◆ What to do ◆
Select the lines below containing the word "recessed".
** Opening Material for the task block **
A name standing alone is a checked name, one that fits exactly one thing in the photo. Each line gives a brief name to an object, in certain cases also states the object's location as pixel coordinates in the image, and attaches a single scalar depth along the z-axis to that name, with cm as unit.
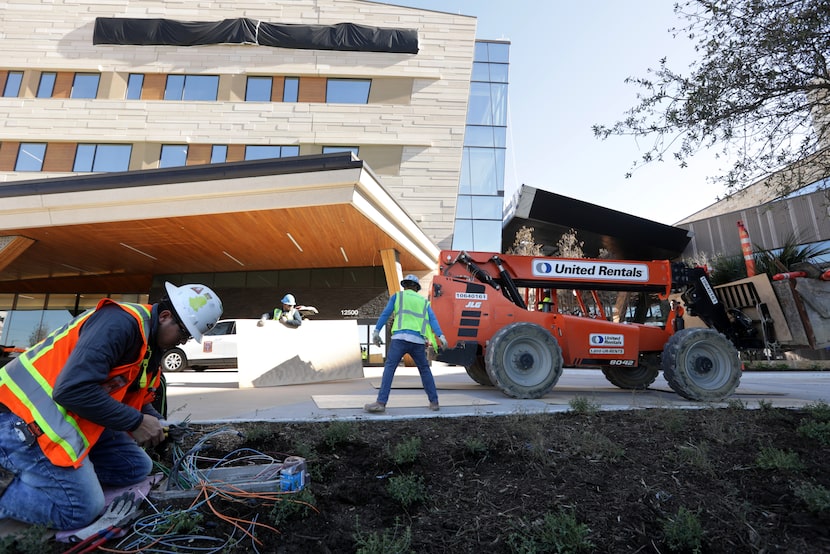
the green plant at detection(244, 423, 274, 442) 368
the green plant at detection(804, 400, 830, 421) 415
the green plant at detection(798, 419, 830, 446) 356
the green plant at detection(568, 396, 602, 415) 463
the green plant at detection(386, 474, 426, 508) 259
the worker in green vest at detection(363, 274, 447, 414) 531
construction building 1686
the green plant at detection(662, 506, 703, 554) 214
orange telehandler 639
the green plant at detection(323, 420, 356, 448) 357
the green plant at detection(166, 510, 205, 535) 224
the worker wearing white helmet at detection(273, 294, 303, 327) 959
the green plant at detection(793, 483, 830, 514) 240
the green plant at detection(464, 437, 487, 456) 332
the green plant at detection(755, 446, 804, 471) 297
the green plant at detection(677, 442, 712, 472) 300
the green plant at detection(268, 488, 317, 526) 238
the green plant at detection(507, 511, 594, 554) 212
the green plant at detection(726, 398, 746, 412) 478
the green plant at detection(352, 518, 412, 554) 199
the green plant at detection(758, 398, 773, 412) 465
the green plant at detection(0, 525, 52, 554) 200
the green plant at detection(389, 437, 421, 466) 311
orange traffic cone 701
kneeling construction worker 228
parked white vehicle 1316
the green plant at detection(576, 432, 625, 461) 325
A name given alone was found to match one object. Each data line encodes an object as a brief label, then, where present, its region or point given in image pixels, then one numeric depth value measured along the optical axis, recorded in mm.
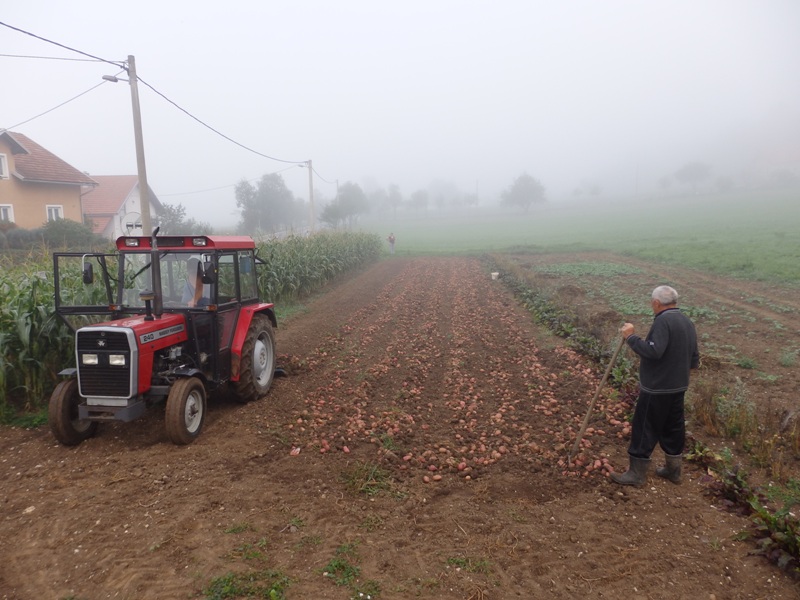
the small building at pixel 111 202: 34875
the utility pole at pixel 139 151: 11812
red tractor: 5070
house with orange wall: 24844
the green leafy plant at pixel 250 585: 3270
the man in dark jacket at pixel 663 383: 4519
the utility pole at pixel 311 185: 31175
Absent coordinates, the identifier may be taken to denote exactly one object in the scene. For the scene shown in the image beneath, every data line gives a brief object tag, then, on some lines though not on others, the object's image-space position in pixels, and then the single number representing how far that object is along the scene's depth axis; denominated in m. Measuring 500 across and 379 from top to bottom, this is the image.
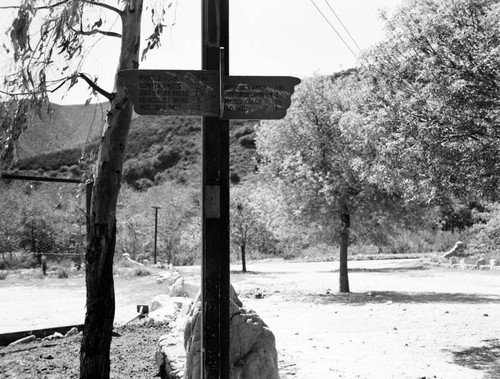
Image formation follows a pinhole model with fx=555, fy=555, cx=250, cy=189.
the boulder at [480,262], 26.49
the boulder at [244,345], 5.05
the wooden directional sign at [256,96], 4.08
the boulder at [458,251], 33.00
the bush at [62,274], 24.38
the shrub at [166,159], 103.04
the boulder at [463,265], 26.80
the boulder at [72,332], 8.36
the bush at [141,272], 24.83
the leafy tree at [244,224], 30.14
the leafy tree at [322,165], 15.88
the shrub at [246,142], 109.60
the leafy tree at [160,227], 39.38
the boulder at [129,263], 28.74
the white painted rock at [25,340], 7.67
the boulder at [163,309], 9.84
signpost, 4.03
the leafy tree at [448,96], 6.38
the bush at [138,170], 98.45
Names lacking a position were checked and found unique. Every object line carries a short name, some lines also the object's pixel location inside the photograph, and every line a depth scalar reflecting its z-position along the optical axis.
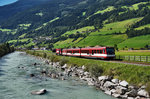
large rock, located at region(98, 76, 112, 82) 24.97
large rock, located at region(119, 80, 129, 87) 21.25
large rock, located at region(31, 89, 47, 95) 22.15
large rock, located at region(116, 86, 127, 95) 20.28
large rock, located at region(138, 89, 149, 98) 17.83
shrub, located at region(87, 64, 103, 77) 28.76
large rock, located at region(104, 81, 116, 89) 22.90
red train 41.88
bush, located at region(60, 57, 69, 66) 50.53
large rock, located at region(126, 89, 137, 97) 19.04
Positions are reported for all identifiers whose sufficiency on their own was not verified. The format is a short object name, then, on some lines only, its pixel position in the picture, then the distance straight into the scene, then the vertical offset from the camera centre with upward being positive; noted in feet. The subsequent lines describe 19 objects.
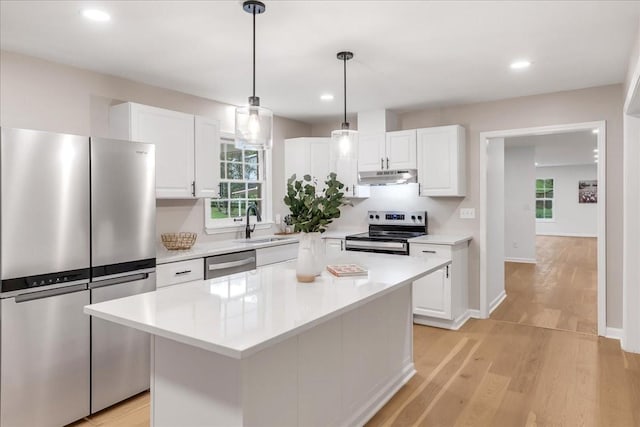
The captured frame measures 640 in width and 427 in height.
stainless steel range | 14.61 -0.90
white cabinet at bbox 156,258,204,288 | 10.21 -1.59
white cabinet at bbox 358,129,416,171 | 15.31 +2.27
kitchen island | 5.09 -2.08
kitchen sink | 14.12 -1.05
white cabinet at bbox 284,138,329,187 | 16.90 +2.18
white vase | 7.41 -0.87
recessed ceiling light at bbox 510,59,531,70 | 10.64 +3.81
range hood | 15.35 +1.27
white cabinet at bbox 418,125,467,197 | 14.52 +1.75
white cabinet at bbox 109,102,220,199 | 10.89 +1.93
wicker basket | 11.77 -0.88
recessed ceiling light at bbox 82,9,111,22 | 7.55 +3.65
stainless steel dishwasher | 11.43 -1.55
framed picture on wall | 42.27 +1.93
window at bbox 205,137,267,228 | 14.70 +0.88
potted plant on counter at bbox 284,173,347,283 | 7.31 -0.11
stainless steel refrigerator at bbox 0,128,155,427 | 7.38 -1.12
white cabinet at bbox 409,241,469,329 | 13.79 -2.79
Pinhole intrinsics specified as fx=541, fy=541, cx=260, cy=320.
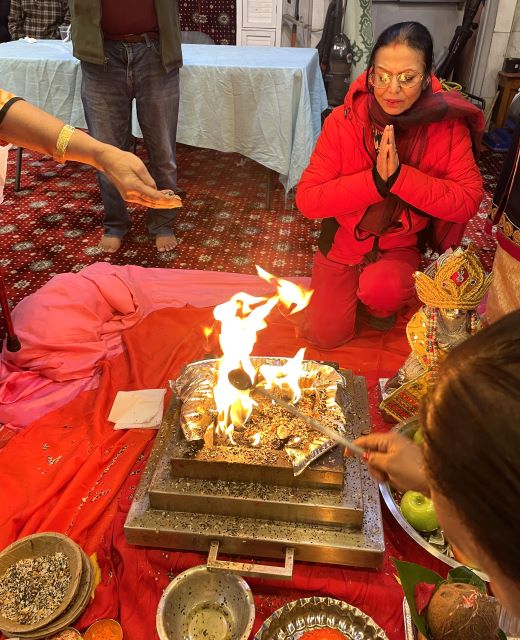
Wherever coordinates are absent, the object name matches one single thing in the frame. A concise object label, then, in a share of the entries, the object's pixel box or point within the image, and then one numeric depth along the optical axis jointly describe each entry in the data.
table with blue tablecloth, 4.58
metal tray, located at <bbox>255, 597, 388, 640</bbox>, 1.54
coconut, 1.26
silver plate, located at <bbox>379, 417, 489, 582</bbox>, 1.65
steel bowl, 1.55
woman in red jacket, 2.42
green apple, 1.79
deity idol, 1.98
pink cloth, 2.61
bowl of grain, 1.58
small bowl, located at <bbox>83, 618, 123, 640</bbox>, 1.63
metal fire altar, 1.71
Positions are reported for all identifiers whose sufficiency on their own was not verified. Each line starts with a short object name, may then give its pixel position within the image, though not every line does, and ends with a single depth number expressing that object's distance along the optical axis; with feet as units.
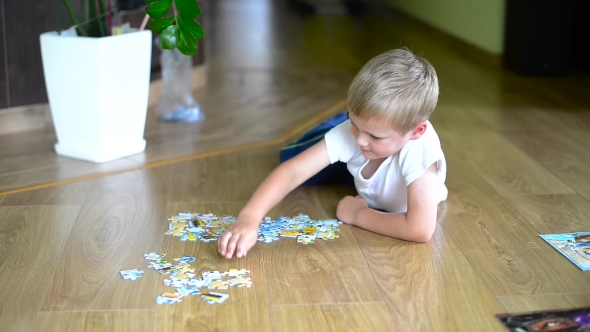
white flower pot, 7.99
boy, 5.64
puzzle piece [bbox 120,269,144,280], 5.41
** Closing Material for the task block **
◆ Result ◆
recessed ceiling light at bbox 510,59,531,70 | 10.64 +3.81
recessed ceiling light at bbox 82,9,111,22 | 7.55 +3.65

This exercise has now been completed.